Design Principles at Work
This case study illustrates the real-world application of four program evaluation principles:- Start with Decisions. Before you start collecting program evaluation data, ask yourself why you’re doing it. What business questions are you actually trying to answer? Do you just want to know if an L&D program is well received by the audience? Or do you want to know if that program is teaching skills that are getting used on the job? Or do you want to know if improving those skills is yielding the impact that the organization needs? Or do you want to know if it was worth the money spent building it and running it? Or are you trying to influence certain behaviors or skill-development?.
- Prioritize. You probably don’t have the time and money to answer all the questions you might want to answer about all your programs, so you’re going to need to prioritize. Deciding what’s important, what’s value added, and what’s mission critical will help you make sure that you channel the right amount of time, money, and effort towards answering the most important questions for your most important offerings.
- Get Holistic. Avoid designing new evaluation instruments one at a time as the need arises. Instead, take some to think holistically about all the decisions you’re trying to make, all the L&D activities and offerings you plan to have, how those activities and offerings intersect with the business KPIs, and develop an over-arching framework for what and how you will evaluate. This will guide you in developing the metrics, measurements, and dashboards that you will need.
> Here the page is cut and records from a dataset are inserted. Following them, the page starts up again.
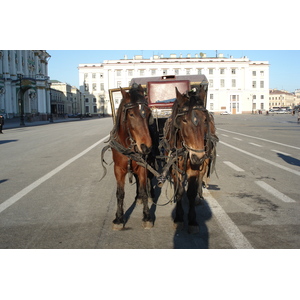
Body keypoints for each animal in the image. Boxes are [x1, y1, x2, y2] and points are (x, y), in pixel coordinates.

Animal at [108, 84, 154, 230]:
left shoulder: (143, 166)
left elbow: (144, 189)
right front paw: (119, 218)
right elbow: (120, 194)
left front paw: (147, 216)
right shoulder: (118, 169)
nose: (146, 147)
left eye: (149, 113)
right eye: (131, 114)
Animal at [162, 85, 218, 233]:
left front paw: (192, 220)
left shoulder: (195, 168)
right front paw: (179, 217)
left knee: (201, 177)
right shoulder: (175, 168)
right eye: (184, 120)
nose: (197, 157)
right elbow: (180, 191)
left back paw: (199, 196)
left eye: (205, 120)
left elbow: (191, 192)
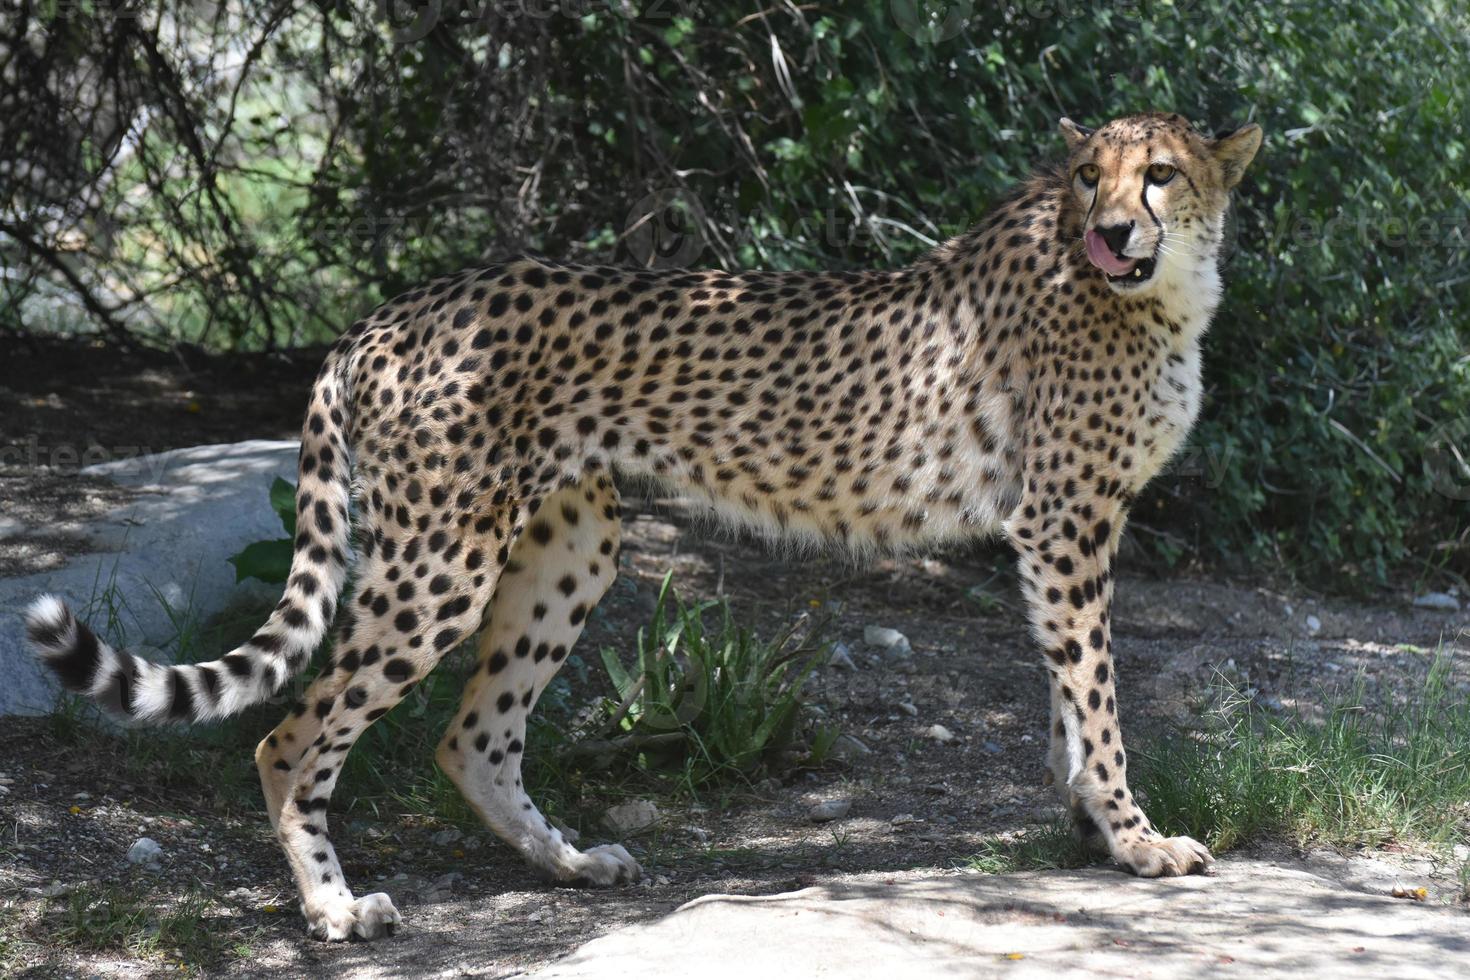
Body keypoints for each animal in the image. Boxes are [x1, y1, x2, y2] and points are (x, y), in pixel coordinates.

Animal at [25, 110, 1264, 940]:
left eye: (1159, 174)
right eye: (1092, 177)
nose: (1112, 229)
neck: (1160, 289)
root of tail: (389, 311)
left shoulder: (1064, 525)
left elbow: (1068, 688)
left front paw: (1089, 824)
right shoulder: (1067, 520)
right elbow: (1096, 689)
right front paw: (1135, 835)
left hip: (570, 546)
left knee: (469, 733)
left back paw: (571, 861)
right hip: (443, 559)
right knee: (292, 733)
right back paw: (334, 907)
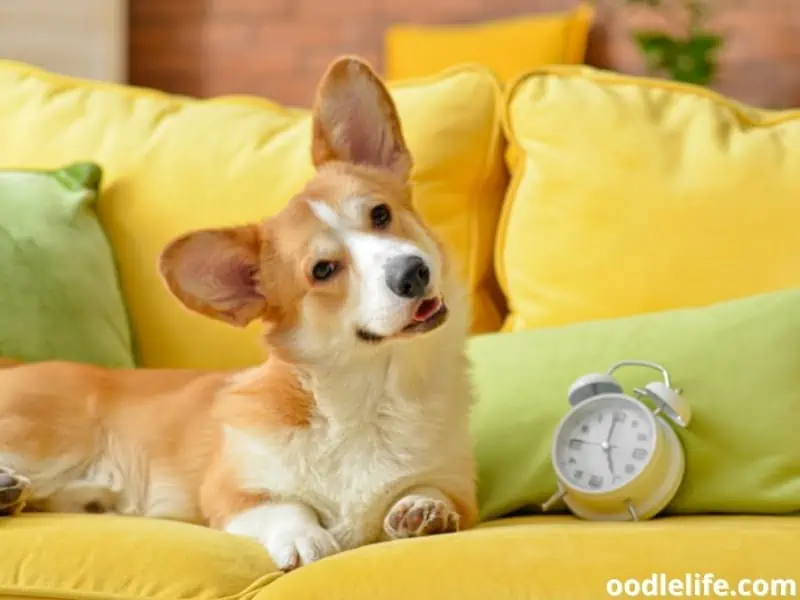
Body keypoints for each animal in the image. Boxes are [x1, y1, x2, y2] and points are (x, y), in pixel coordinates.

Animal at [0, 57, 476, 572]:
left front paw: (421, 510)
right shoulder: (233, 490)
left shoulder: (458, 488)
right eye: (323, 270)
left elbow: (428, 492)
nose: (412, 273)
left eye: (381, 214)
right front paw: (305, 538)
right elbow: (285, 507)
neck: (372, 394)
- Foster Competition. Program evaluation can help you with more than just proving your worth: it can also be used to stimulate competition within the various business units you serve. Dashboards can compare business unit level L&D metrics cross-tabulated with the leading indicators of business performance. For example, you can cross-reference new hire onboarding metrics with productivity metrics to show which business units have achieved the best time-to-proficiency with their new hires.